- What you have to do
Turn the stretch of rows from the start through the line containing "picture [174, 1179, 181, 1186]" into a JSON list of strings, one string per line, with blank lines left out.

- Excerpted records
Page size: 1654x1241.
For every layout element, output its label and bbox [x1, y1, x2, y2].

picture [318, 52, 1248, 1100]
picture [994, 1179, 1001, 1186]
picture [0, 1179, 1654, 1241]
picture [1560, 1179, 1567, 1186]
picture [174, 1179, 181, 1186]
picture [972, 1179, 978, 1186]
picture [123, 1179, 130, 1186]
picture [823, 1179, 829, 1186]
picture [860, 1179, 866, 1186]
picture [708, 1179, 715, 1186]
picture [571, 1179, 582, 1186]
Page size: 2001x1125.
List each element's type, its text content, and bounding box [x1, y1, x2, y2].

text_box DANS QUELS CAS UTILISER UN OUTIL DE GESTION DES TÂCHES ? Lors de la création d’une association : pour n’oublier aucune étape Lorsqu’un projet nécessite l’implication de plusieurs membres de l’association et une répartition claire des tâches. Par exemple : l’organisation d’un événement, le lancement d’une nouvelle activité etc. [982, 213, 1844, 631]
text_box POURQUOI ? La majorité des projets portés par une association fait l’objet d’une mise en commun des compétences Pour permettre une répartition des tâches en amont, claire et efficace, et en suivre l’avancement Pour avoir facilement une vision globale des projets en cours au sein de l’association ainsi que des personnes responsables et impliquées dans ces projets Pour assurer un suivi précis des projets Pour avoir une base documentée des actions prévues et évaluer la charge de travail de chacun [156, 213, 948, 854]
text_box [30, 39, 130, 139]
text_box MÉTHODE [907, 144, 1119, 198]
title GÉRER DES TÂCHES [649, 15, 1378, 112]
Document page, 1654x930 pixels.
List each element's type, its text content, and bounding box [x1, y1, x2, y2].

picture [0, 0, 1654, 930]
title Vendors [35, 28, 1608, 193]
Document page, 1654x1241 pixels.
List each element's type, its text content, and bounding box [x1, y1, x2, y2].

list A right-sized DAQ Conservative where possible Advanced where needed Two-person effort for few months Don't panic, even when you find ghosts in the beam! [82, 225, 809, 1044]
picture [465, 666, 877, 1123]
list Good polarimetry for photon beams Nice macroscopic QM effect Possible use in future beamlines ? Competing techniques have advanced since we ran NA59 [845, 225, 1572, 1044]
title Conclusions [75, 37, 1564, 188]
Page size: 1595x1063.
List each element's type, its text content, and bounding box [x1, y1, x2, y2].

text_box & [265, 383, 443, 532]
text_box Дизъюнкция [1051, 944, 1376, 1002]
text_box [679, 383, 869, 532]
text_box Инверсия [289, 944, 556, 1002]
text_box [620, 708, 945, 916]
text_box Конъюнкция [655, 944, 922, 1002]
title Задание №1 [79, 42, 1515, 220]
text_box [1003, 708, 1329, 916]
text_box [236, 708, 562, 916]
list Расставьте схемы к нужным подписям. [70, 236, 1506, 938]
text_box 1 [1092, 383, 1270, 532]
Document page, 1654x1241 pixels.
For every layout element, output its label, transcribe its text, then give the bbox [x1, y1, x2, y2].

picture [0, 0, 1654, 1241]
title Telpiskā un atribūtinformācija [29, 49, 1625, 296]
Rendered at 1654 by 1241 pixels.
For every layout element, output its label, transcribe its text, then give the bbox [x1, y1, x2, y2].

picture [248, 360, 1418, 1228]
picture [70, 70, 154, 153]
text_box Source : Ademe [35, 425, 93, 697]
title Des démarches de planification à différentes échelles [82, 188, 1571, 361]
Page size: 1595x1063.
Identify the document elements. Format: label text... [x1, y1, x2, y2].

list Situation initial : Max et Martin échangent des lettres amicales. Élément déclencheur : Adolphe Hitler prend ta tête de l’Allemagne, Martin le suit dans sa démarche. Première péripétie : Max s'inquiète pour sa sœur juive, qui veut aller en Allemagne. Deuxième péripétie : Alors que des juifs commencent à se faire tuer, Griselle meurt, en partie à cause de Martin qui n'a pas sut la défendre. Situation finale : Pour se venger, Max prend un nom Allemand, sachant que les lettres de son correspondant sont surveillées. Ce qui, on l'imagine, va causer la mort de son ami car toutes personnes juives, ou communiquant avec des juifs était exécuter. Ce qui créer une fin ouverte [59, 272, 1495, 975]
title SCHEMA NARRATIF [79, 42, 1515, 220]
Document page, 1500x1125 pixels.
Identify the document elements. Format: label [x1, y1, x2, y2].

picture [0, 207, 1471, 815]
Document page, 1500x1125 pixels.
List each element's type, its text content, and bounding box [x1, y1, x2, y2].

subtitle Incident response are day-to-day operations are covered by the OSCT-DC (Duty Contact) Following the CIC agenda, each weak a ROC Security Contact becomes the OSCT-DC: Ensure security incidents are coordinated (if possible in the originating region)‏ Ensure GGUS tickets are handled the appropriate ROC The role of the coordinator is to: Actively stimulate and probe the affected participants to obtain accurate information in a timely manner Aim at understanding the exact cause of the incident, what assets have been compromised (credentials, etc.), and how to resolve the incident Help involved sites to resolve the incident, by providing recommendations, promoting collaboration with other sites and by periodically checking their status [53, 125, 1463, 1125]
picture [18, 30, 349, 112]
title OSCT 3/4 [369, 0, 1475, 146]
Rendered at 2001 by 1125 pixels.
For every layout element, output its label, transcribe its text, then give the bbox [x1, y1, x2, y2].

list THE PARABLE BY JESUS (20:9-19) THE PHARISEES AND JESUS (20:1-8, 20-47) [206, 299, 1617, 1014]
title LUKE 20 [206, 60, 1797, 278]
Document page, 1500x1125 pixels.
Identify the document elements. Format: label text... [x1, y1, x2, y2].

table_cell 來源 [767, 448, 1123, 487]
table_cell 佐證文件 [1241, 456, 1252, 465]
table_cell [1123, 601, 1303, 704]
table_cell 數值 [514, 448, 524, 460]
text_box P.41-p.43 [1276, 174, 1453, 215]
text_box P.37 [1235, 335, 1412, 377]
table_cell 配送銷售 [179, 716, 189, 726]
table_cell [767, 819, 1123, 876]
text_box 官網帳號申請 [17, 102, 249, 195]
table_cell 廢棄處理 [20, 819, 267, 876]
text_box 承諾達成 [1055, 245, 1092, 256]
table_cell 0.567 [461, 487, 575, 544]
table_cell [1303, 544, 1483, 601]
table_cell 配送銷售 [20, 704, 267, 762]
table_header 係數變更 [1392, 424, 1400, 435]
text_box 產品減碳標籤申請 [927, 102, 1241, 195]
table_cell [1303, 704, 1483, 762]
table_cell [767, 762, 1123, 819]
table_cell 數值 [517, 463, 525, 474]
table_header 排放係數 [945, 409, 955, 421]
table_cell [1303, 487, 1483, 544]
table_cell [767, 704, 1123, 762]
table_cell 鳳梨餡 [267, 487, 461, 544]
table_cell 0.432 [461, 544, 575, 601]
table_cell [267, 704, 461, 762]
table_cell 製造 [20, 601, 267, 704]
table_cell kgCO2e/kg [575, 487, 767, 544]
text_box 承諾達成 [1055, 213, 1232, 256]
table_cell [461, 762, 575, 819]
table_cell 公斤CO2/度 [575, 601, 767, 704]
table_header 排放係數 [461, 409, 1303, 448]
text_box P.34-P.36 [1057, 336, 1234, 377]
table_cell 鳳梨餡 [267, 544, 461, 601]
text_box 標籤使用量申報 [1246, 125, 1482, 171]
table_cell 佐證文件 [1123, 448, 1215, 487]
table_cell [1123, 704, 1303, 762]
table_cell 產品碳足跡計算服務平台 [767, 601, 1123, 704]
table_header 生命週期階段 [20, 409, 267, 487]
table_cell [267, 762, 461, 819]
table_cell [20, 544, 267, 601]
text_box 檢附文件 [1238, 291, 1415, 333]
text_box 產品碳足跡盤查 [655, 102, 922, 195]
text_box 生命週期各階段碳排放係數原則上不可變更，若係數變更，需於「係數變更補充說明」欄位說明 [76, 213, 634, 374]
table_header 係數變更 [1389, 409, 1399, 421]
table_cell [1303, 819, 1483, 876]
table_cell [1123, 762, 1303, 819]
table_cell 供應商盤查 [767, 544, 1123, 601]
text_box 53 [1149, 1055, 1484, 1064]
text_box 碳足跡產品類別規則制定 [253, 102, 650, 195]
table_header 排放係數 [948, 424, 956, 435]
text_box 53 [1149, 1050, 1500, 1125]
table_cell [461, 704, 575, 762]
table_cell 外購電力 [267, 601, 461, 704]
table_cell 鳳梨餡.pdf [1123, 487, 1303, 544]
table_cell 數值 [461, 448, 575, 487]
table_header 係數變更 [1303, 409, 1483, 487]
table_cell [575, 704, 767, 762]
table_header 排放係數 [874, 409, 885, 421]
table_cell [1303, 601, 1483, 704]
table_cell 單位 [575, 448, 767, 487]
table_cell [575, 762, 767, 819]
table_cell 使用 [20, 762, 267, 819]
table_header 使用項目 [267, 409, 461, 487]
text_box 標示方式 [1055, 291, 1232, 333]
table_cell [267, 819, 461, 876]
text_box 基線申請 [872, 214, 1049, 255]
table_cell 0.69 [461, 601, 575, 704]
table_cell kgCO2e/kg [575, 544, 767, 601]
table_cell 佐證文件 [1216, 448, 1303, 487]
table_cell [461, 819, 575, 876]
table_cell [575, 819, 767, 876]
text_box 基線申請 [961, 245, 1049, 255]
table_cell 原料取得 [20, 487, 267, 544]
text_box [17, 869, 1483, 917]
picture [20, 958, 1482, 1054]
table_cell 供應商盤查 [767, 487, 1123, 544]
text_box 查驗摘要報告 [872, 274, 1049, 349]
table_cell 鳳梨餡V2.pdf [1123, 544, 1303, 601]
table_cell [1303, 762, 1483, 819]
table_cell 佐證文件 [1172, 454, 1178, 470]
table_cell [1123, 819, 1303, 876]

- Output of the exercise
[
  "Page size: 1654x1241.",
  "For every layout element, output its label and bbox [x1, y1, x2, y2].",
  "picture [318, 52, 1248, 1100]",
  "picture [994, 1179, 1001, 1186]",
  "picture [0, 1179, 1654, 1241]",
  "picture [1560, 1179, 1567, 1186]",
  "picture [174, 1179, 181, 1186]"
]